▶ _What is being asked_: Omit any picture, and return the remaining data exactly as written.

▶ _Input data_:
((

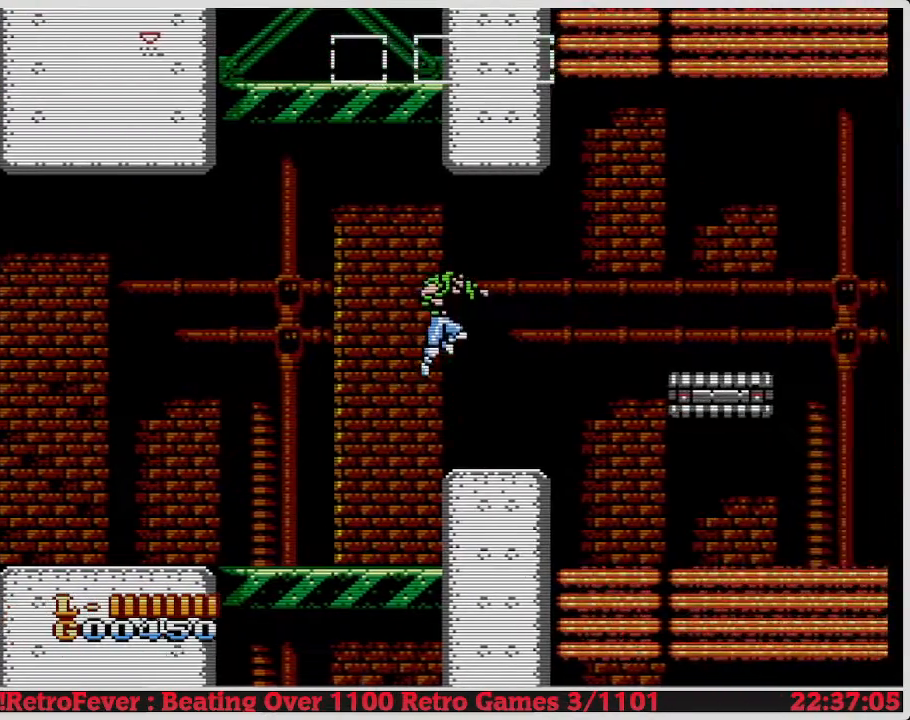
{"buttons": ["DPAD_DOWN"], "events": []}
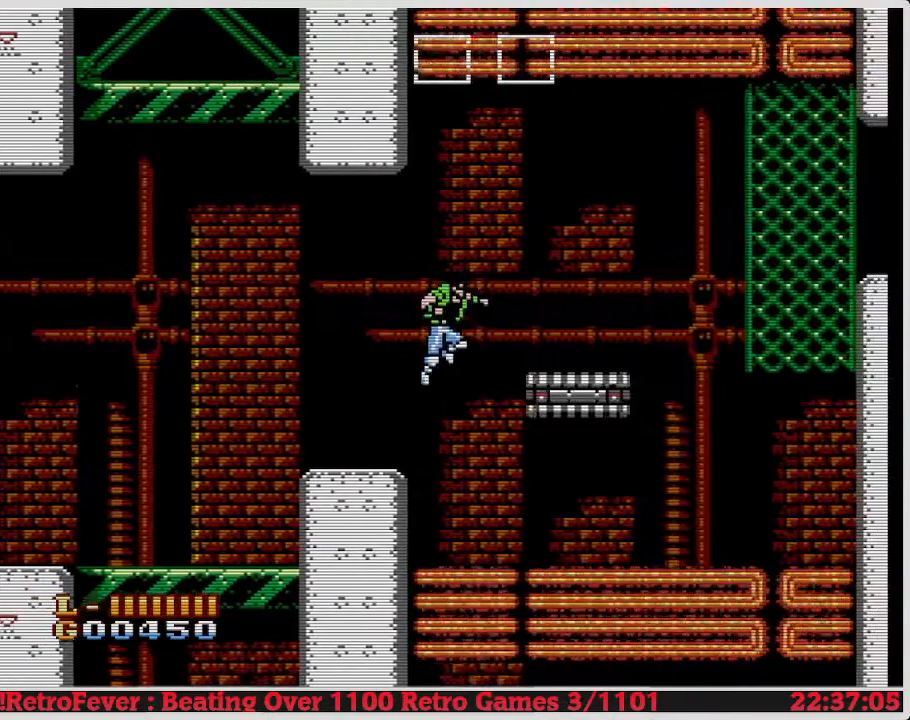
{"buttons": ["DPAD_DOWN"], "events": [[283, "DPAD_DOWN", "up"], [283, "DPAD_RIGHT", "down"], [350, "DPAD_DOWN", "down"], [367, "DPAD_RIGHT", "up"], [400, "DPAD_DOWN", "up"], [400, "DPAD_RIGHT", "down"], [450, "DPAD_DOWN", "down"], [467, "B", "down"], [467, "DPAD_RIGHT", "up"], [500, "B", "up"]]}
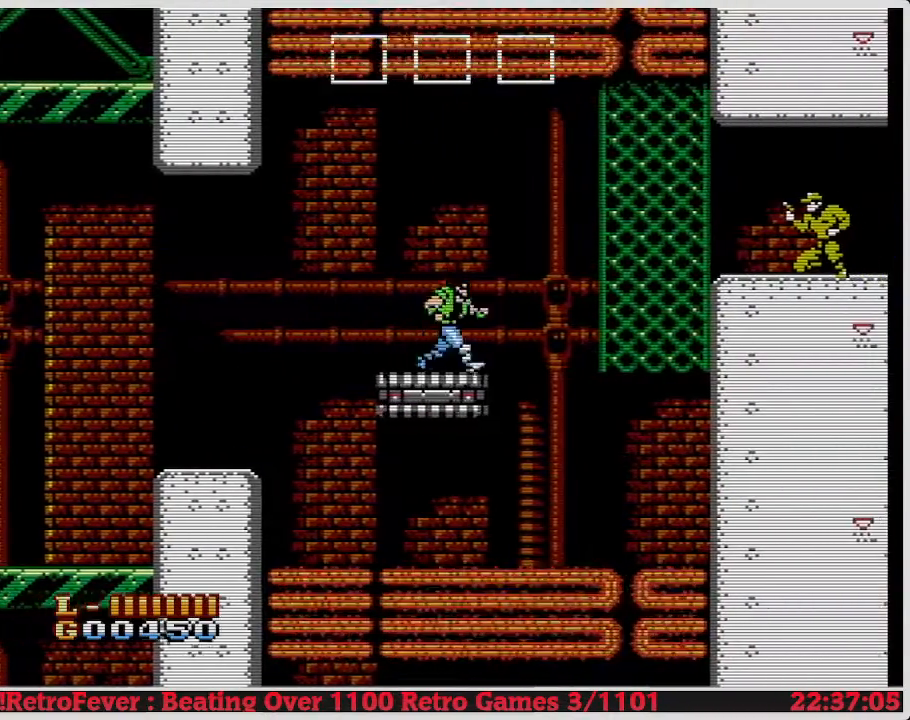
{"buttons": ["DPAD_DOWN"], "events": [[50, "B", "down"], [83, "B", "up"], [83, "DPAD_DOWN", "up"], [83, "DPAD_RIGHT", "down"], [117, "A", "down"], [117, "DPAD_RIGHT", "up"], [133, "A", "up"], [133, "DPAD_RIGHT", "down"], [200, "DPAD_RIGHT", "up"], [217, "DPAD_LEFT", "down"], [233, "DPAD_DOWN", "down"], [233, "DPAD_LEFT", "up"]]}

))

▶ _Answer below_:
{"buttons": ["DPAD_DOWN"], "events": []}
{"buttons": ["DPAD_DOWN"], "events": [[283, "DPAD_DOWN", "up"], [283, "DPAD_RIGHT", "down"], [350, "DPAD_DOWN", "down"], [367, "DPAD_RIGHT", "up"], [400, "DPAD_DOWN", "up"], [400, "DPAD_RIGHT", "down"], [450, "DPAD_DOWN", "down"], [467, "B", "down"], [467, "DPAD_RIGHT", "up"], [500, "B", "up"]]}
{"buttons": ["DPAD_DOWN"], "events": [[50, "B", "down"], [83, "B", "up"], [83, "DPAD_DOWN", "up"], [83, "DPAD_RIGHT", "down"], [117, "A", "down"], [117, "DPAD_RIGHT", "up"], [133, "A", "up"], [133, "DPAD_RIGHT", "down"], [200, "DPAD_RIGHT", "up"], [217, "DPAD_LEFT", "down"], [233, "DPAD_DOWN", "down"], [233, "DPAD_LEFT", "up"]]}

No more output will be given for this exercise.